# I got GSA !!



## davesnothere (Oct 14, 2008)

Sorry, I meant GSA in the thread header 

Exactly one week ago, I added DIY Co2 and 2 x 20 w , K CFL ( 60w equivalent each ) to m y tank. Almost within 2 days I saw a few spots growing on the glass. I had been using pre-made PMDD from Aquarium Fertilzer for the last 3 weeks or so.

Here are my questions :

1. Is this too much light for a 10 gallon aquarium? Should I use 40w equivalent bulbs instead ? I can reduce photo-period to 6 hours till the algae is gone, don't want it to be a permanent solution though. 

2. In AlgaeFinder I read using Fleet Enema cures GSA. Is there a dosage ? I couldn't find any information on that anywhere.

Any help would be greatly appreciated.

- Dave


----------



## Tex Gal (Nov 1, 2007)

I fixed the title for you. 

#2 - is adding more phosphorous. If your dosing just add more.

I have two 16 watt over my tank. They do fine. 20w might be pushing it. You might want down your light a little. I can grow high light plants with the 16watt.


----------



## davesnothere (Oct 14, 2008)

Thank you ma'am for fixing the tittle and thank you for your suggestions

I just bought Fleet Enema, will start dosing and see where it goes. Will also get some lower wattage bulbs.

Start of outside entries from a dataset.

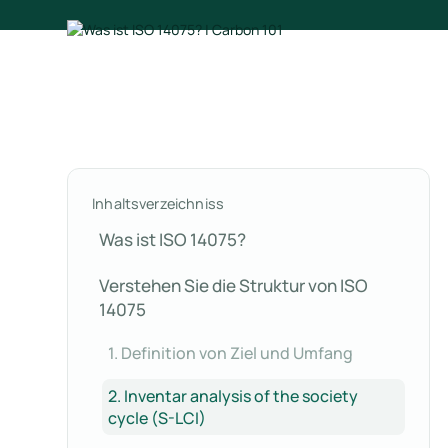
Inhaltsverzeichniss
Was ist ISO 14075?
Verstehen Sie die Struktur von ISO
14075
1. Definition von Ziel und Umfang
2. Inventar analysis of the society
cycle (S-LCI)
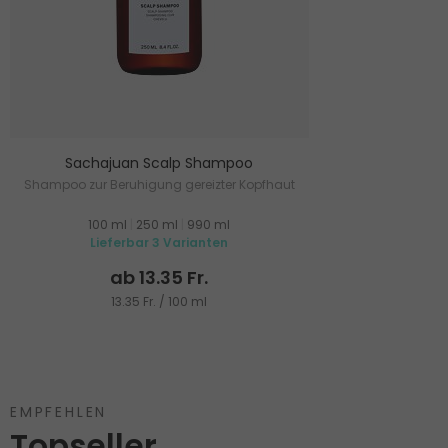
Sachajuan Scalp Shampoo
Shampoo zur Beruhigung gereizter Kopfhaut
100 ml
|
250 ml
|
990 ml
Lieferbar 3 Varianten
ab 13.35 Fr.
13.35 Fr. / 100 ml
EMPFEHLEN
Topseller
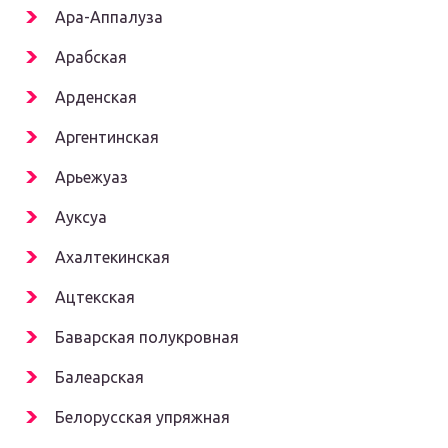
Ара-Аппалуза
Арабская
Арденская
Аргентинская
Арьежуаз
Ауксуа
Ахалтекинская
Ацтекская
Баварская полукровная
Балеарская
Белорусская упряжная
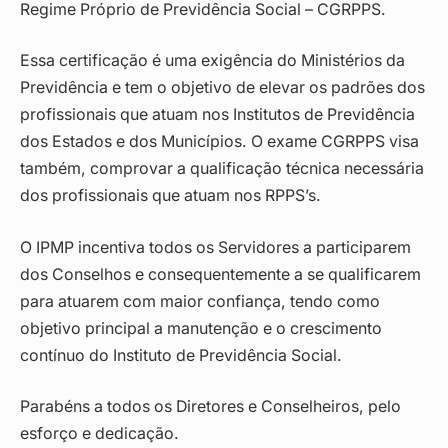
Regime Próprio de Previdência Social – CGRPPS.
Essa certificação é uma exigência do Ministérios da
Previdência e tem o objetivo de elevar os padrões dos
profissionais que atuam nos Institutos de Previdência
dos Estados e dos Municípios. O exame CGRPPS visa
também, comprovar a qualificação técnica necessária
dos profissionais que atuam nos RPPS’s.
O IPMP incentiva todos os Servidores a participarem
dos Conselhos e consequentemente a se qualificarem
para atuarem com maior confiança, tendo como
objetivo principal a manutenção e o crescimento
contínuo do Instituto de Previdência Social.
Parabéns a todos os Diretores e Conselheiros, pelo
esforço e dedicação.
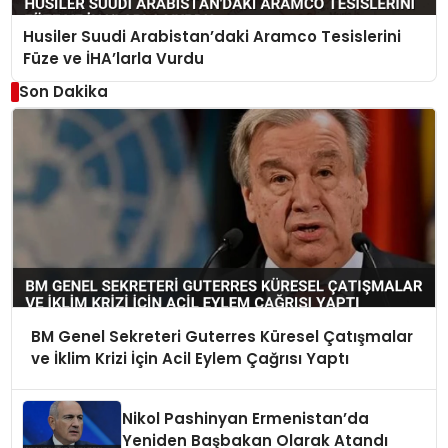
Husiler Suudi Arabistan’daki Aramco Tesislerini
Füze ve İHA’larla Vurdu
Son Dakika
BM Genel Sekreteri Guterres Küresel Çatışmalar
ve İklim Krizi İçin Acil Eylem Çağrısı Yaptı
Nikol Pashinyan Ermenistan’da
Yeniden Başbakan Olarak Atandı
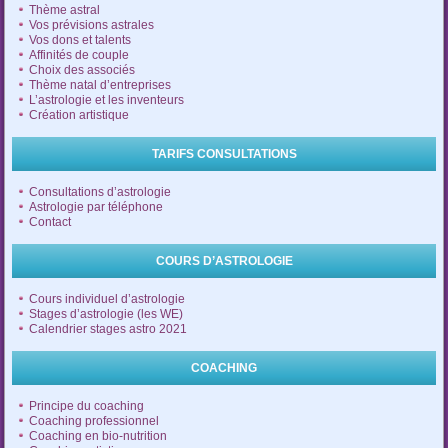
Thème astral
Vos prévisions astrales
Vos dons et talents
Affinités de couple
Choix des associés
Thème natal d’entreprises
L’astrologie et les inventeurs
Création artistique
TARIFS CONSULTATIONS
Consultations d’astrologie
Astrologie par téléphone
Contact
COURS D’ASTROLOGIE
Cours individuel d’astrologie
Stages d’astrologie (les WE)
Calendrier stages astro 2021
COACHING
Principe du coaching
Coaching professionnel
Coaching en bio-nutrition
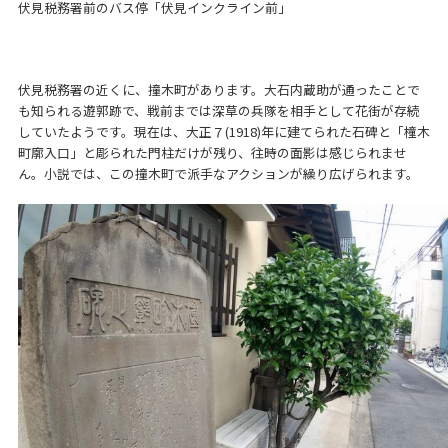
伏見税務署前のバス停「伏見インクライン前」
伏見税務署の近くに、撞木町があります。大石内蔵助が通ったことで
も知られる遊郭跡で、戦前までは深草の兵隊を相手として花街が存続
していたようです。現在は、大正７(1918)年に建てられた石碑と「橦木
町廓入口」と彫られた門柱だけが残り、往時の面影は感じられませ
ん。小説では、この撞木町で派手なアクションが繰り広げられます。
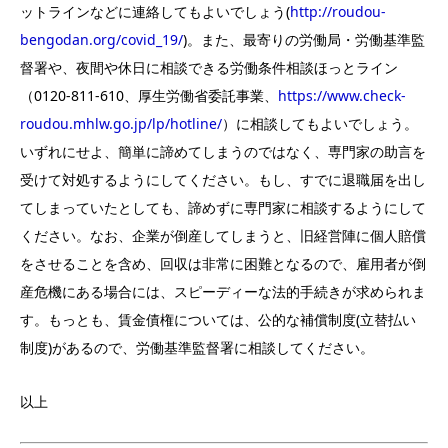
ットラインなどに連絡してもよいでしょう(
http://roudou-
bengodan.org/covid_19/
)。また、最寄りの労働局・労働基準監
督署や、夜間や休日に相談できる労働条件相談ほっとライン
（0120-811-610、厚生労働省委託事業、
https://www.check-
roudou.mhlw.go.jp/lp/hotline/
）に相談してもよいでしょう。
いずれにせよ、簡単に諦めてしまうのではなく、専門家の助言を
受けて対処するようにしてください。もし、すでに退職届を出し
てしまっていたとしても、諦めずに専門家に相談するようにして
ください。なお、企業が倒産してしまうと、旧経営陣に個人賠償
をさせることを含め、回収は非常に困難となるので、雇用者が倒
産危機にある場合には、スピーディーな法的手続きが求められま
す。もっとも、賃金債権については、公的な補償制度(立替払い
制度)があるので、労働基準監督署に相談してください。
以上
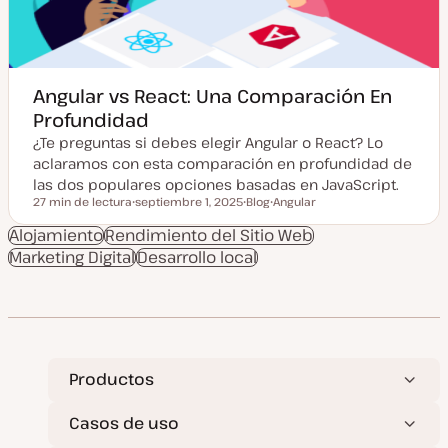
z
a
d
a
Angular vs React: Una Comparación En
Profundidad
¿Te preguntas si debes elegir Angular o React? Lo
aclaramos con esta comparación en profundidad de
las dos populares opciones basadas en JavaScript.
27 min de lectura
septiembre 1, 2025
Blog
Angular
Tiempo de lectura
F
T
T
e
i
e
Alojamiento
Rendimiento del Sitio Web
c
p
m
Marketing Digital
h
Desarrollo local
o
a
a
d
a
e
c
p
t
o
u
s
a
t
l
i
z
Productos
a
d
a
Casos de uso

My mistake, these are 15 watt CFLs ( 60 watt equiv. ). This is what I have :

http://www.lowes.com/lowes/lkn?action=productDetail&productId=296889-371-60055&lpage=none


----------



## goldfishes (Nov 26, 2008)

I feel for you. This is the one algae I battle with. What is your current lighting period. I cut out one hour and increased phosphorus for 2 weeks and it is almost gone!


----------



## davesnothere (Oct 14, 2008)

I do about 10 hrs of light. What do you use for phosphorus ? Have you tried Fleet for treating GSA ?


----------



## goldfishes (Nov 26, 2008)

I used the Fleet until my dry fertilizers came in. I used the Fertilator to help me get the dosage right since there is an option for the Fleet on it: http://www.aquaticplantcentral.com/forumapc/fertilator.php.

With that amount of light, I would also consider cutting it back an hour or two. You could try 9 hours and see if it helps.


----------



## davesnothere (Oct 14, 2008)

Thank you for the fertilator link.

Reduced light back to 8. I will start dosing Fleet based on fertilator's suggestion and see how it goes in a week.


----------



## goldfishes (Nov 26, 2008)

Keep us informed!


----------